▸ EXERCISE: Each line from the one that has "29: (132, 100)" through the end of the entries below must be written out exactly; leave out all other lines.

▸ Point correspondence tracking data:
▼▼▼

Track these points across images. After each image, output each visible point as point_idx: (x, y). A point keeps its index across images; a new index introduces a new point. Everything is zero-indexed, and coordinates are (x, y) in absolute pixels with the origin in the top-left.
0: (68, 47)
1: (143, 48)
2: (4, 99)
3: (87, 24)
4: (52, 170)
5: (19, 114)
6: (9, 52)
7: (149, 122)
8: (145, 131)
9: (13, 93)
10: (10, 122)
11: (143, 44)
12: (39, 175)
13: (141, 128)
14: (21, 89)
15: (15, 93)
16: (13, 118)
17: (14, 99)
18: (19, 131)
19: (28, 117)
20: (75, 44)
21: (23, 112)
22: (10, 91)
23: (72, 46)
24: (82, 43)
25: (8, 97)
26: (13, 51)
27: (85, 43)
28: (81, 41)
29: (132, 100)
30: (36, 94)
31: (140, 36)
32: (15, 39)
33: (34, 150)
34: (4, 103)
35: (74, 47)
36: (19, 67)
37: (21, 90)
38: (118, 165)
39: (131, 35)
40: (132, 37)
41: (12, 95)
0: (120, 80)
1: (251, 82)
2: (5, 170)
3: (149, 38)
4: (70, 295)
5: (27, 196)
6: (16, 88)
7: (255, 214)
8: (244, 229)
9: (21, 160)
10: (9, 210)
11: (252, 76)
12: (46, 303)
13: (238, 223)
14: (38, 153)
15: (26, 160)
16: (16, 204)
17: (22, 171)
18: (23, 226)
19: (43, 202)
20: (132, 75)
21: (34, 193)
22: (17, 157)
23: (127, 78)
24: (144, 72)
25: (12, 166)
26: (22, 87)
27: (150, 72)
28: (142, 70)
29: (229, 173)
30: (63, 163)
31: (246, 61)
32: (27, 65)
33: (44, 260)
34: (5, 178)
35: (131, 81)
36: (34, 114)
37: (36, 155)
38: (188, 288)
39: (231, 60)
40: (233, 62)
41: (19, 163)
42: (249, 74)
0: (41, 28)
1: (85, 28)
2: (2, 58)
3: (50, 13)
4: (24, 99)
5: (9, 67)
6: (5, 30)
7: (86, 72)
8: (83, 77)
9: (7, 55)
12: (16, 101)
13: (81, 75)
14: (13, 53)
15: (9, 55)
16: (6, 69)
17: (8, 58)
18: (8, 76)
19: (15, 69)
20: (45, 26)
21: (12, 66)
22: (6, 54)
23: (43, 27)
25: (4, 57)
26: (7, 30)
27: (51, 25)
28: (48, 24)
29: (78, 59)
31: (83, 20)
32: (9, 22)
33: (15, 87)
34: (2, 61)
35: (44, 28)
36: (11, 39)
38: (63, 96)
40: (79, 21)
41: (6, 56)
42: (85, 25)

▲▲▲

▸ THE COMPLETED TASK:
29: (132, 100)
30: (36, 94)
31: (140, 36)
32: (15, 39)
33: (34, 150)
34: (4, 103)
35: (74, 47)
36: (19, 67)
37: (21, 90)
38: (118, 165)
39: (131, 35)
40: (132, 37)
41: (12, 95)
0: (120, 80)
1: (251, 82)
2: (5, 170)
3: (149, 38)
4: (70, 295)
5: (27, 196)
6: (16, 88)
7: (255, 214)
8: (244, 229)
9: (21, 160)
10: (9, 210)
11: (252, 76)
12: (46, 303)
13: (238, 223)
14: (38, 153)
15: (26, 160)
16: (16, 204)
17: (22, 171)
18: (23, 226)
19: (43, 202)
20: (132, 75)
21: (34, 193)
22: (17, 157)
23: (127, 78)
24: (144, 72)
25: (12, 166)
26: (22, 87)
27: (150, 72)
28: (142, 70)
29: (229, 173)
30: (63, 163)
31: (246, 61)
32: (27, 65)
33: (44, 260)
34: (5, 178)
35: (131, 81)
36: (34, 114)
37: (36, 155)
38: (188, 288)
39: (231, 60)
40: (233, 62)
41: (19, 163)
42: (249, 74)
0: (41, 28)
1: (85, 28)
2: (2, 58)
3: (50, 13)
4: (24, 99)
5: (9, 67)
6: (5, 30)
7: (86, 72)
8: (83, 77)
9: (7, 55)
12: (16, 101)
13: (81, 75)
14: (13, 53)
15: (9, 55)
16: (6, 69)
17: (8, 58)
18: (8, 76)
19: (15, 69)
20: (45, 26)
21: (12, 66)
22: (6, 54)
23: (43, 27)
25: (4, 57)
26: (7, 30)
27: (51, 25)
28: (48, 24)
29: (78, 59)
31: (83, 20)
32: (9, 22)
33: (15, 87)
34: (2, 61)
35: (44, 28)
36: (11, 39)
38: (63, 96)
40: (79, 21)
41: (6, 56)
42: (85, 25)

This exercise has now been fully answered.